— Data extracts —
——
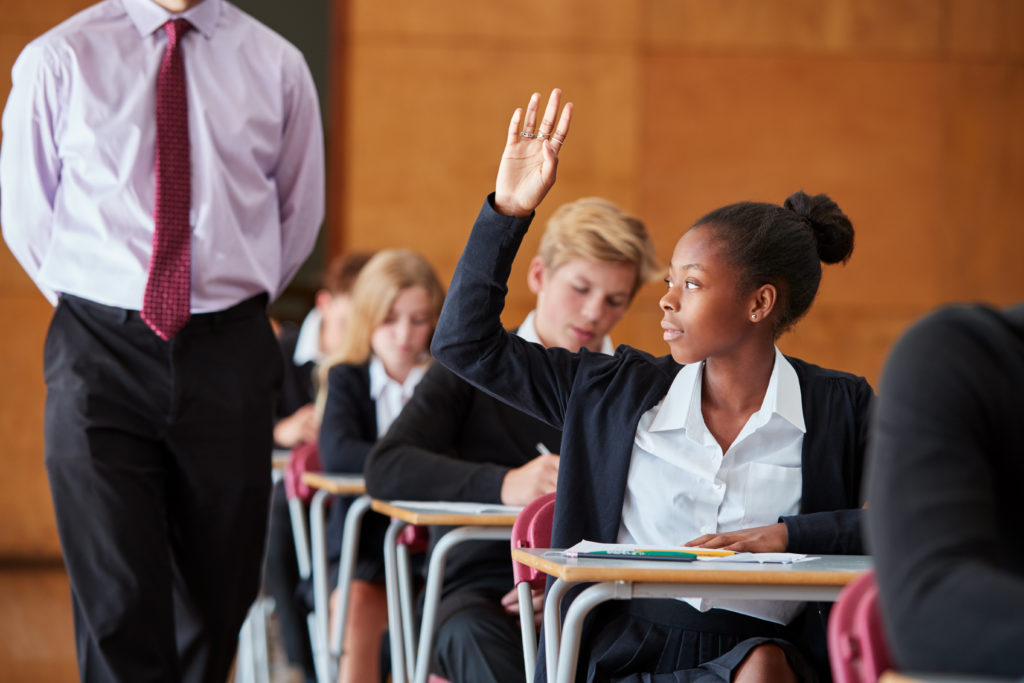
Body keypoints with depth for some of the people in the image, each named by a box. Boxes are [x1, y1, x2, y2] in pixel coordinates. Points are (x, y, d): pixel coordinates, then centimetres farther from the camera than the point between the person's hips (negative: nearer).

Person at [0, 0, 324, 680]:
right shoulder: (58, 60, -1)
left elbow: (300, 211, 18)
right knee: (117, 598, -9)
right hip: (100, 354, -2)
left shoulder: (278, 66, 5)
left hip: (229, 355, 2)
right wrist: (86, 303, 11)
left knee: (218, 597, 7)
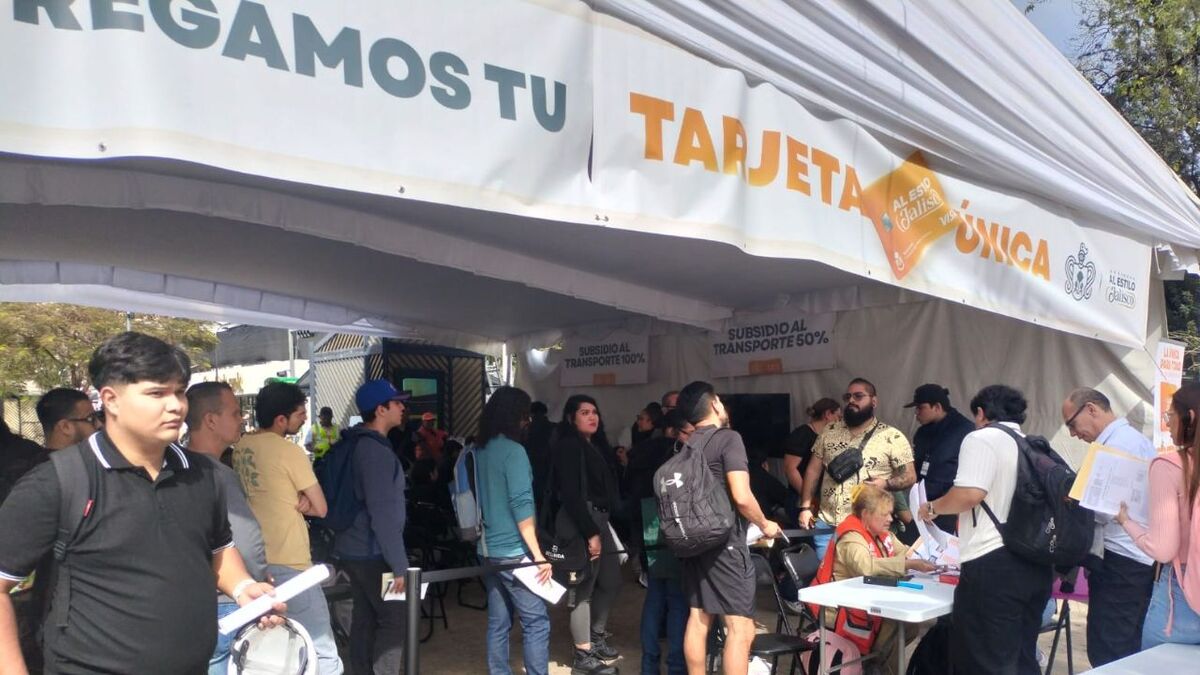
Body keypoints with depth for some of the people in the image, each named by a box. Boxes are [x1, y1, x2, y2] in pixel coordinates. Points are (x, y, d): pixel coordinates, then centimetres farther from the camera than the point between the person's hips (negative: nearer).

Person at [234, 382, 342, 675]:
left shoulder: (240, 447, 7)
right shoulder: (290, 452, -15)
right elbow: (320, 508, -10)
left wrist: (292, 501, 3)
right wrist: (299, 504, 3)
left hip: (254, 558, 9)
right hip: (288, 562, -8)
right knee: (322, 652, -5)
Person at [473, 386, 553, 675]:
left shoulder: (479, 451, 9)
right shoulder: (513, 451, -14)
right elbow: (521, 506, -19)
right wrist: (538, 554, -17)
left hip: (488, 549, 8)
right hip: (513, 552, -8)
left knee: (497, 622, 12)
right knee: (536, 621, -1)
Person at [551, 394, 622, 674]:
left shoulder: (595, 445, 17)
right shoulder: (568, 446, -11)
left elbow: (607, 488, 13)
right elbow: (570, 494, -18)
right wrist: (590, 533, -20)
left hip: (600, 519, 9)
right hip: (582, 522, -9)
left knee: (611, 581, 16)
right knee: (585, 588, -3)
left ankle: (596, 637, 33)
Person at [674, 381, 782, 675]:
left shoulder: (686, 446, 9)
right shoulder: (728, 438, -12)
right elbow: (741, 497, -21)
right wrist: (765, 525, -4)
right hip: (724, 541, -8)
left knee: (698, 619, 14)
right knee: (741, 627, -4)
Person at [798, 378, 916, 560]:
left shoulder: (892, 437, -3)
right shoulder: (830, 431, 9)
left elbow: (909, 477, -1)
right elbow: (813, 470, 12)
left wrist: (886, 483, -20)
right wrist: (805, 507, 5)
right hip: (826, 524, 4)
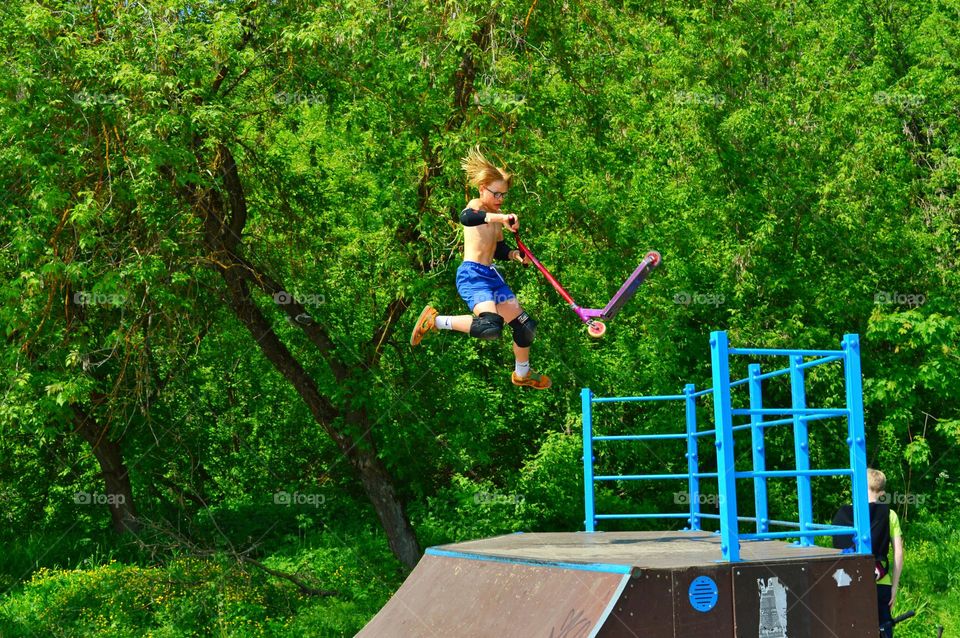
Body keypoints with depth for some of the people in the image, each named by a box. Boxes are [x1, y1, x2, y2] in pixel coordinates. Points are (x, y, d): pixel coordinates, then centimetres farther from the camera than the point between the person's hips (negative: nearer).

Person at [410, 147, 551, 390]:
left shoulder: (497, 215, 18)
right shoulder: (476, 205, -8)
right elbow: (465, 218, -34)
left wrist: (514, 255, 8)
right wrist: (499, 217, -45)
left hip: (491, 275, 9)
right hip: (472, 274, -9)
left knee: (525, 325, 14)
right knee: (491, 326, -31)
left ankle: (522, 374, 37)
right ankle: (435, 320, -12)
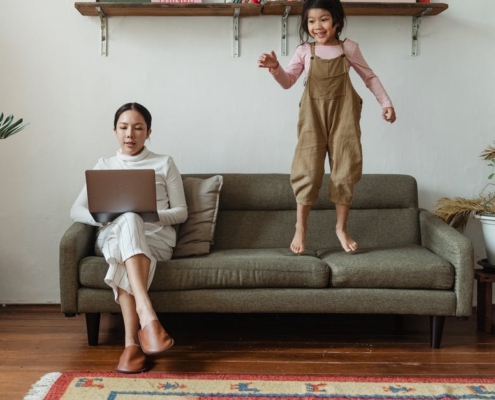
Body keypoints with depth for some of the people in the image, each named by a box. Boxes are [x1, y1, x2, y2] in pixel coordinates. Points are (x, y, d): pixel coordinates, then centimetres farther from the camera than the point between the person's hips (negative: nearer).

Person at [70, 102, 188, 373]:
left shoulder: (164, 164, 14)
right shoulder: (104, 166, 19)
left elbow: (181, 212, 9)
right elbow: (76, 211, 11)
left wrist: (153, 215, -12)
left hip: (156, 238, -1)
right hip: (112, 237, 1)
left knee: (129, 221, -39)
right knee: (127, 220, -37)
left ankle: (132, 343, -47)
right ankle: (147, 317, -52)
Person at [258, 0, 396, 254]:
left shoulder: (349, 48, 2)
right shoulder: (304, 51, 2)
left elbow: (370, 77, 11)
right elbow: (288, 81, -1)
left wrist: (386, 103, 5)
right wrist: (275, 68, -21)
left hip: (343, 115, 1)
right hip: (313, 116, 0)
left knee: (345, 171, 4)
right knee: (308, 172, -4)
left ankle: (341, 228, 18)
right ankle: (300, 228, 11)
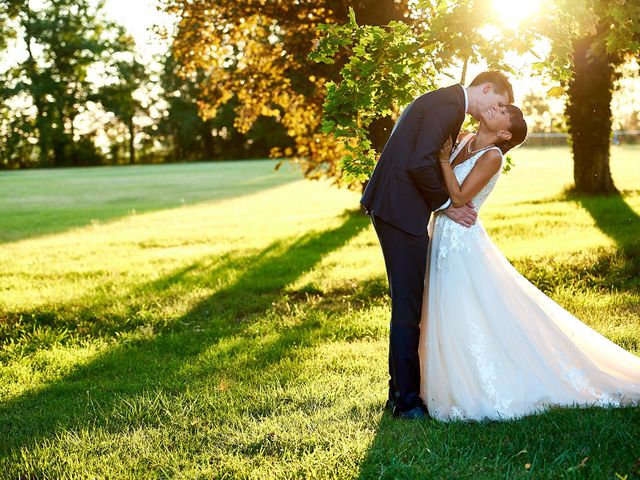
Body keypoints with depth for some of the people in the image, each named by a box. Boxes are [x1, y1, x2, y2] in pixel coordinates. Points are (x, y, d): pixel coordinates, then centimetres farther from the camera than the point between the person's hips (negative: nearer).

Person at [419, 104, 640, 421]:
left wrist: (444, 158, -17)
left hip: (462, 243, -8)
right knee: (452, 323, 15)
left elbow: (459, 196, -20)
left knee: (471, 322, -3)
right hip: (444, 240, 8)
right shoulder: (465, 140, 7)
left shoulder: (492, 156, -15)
——
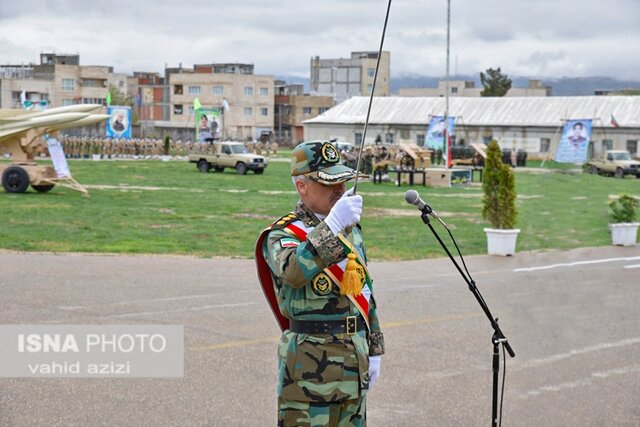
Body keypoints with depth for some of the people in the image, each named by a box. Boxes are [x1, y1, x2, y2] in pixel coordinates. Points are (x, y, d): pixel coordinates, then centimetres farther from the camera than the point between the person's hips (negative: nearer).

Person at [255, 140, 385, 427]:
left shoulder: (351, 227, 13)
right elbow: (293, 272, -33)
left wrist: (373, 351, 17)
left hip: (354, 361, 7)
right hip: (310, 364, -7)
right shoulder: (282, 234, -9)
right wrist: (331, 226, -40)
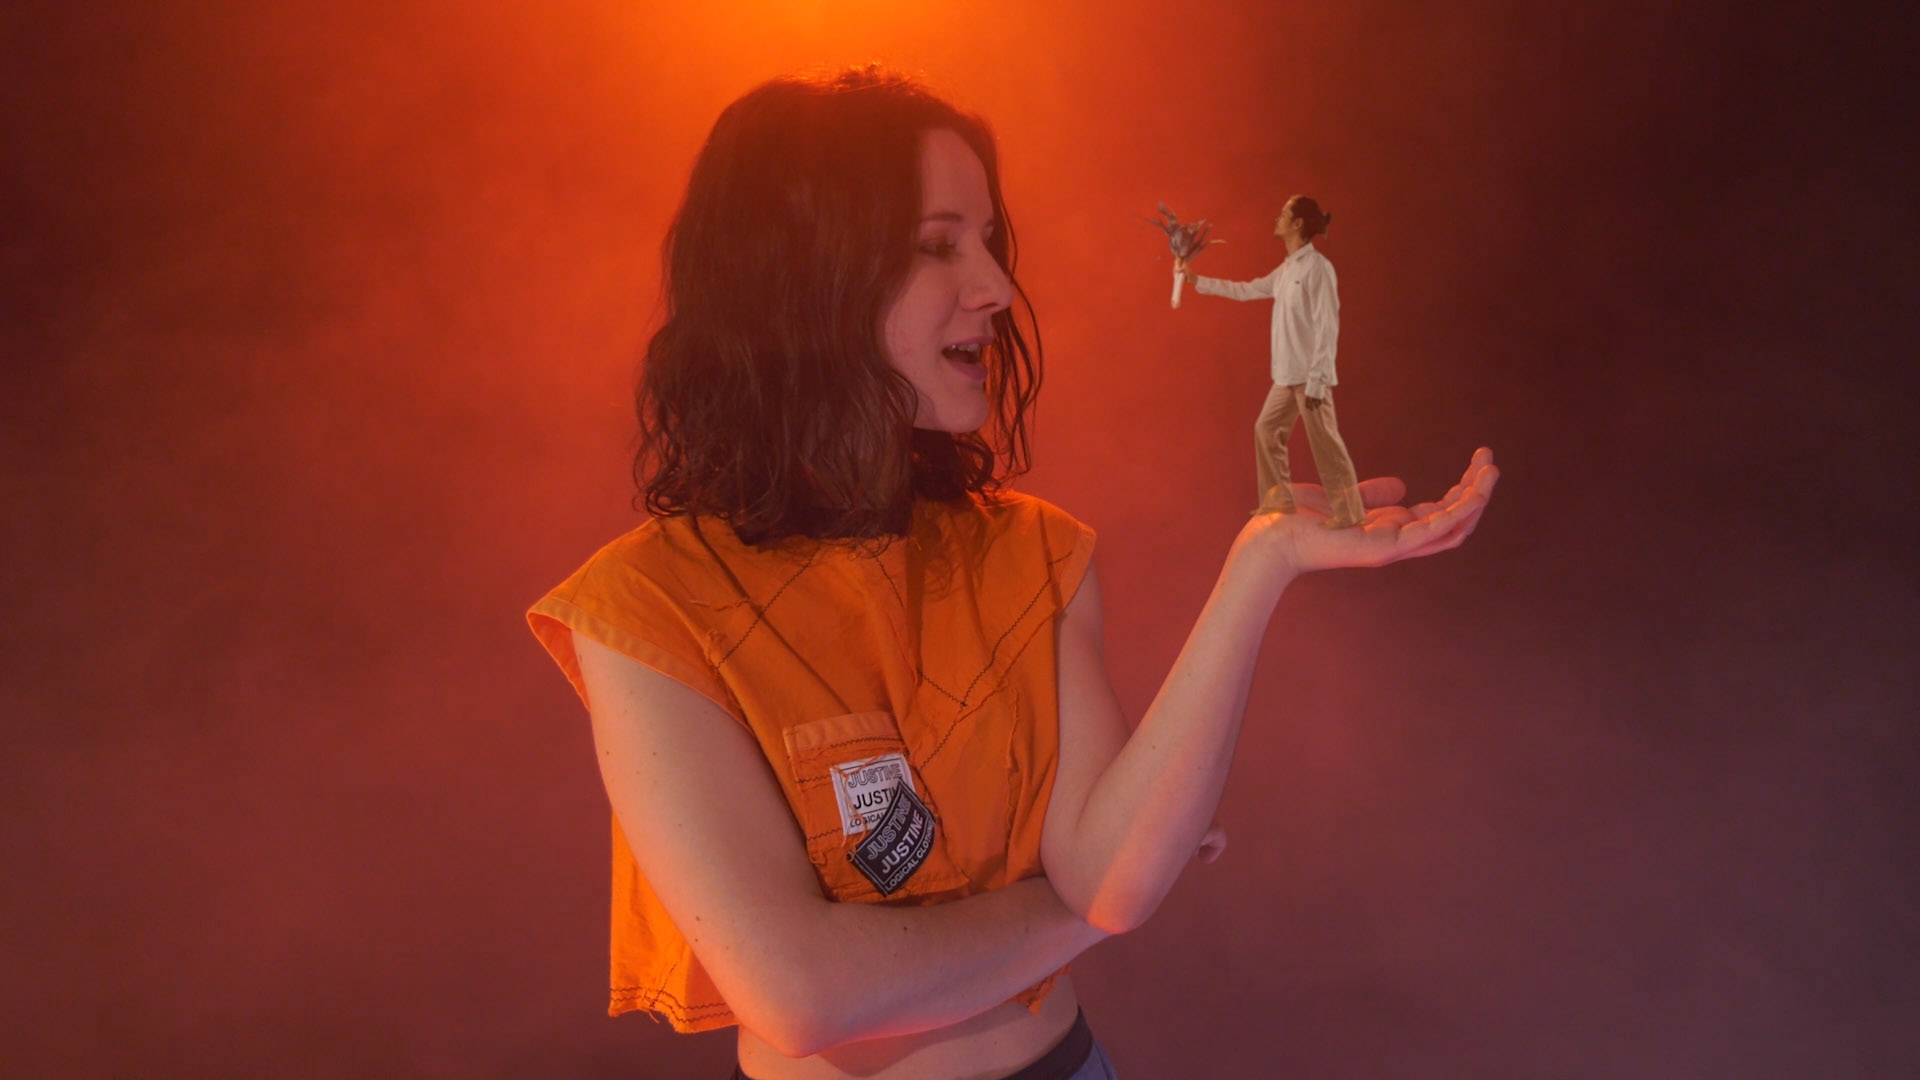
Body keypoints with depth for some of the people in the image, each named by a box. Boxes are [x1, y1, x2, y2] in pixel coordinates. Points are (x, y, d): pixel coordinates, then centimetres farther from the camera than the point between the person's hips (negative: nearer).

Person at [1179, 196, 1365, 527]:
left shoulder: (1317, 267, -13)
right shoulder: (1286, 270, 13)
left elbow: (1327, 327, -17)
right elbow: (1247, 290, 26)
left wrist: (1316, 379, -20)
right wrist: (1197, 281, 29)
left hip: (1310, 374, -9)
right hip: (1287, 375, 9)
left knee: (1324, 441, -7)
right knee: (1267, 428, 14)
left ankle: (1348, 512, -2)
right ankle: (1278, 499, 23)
——
— Work to complete —
Switch "shoulder" to "shoulder joint" in the lines that begin at the one with "right wrist: (331, 226, -40)" and stop after the one with "left elbow: (1327, 327, -17)". Leave the pictures out and keep everything else the same.

— Reply —
right wrist: (331, 226, -40)
Body keypoints with depth for some of the people in the image, each named by a box. Boxes are [x1, y1, x2, y2] in pixel coordinates. Points are (x, y, d): pixel coordinates, then centimetres farther from the camera than the point between the person's hips (negative: nearer).

Person at [1179, 196, 1365, 527]:
left shoulder joint: (1317, 267, -13)
right shoulder joint: (1286, 270, 13)
left elbow: (1327, 327, -17)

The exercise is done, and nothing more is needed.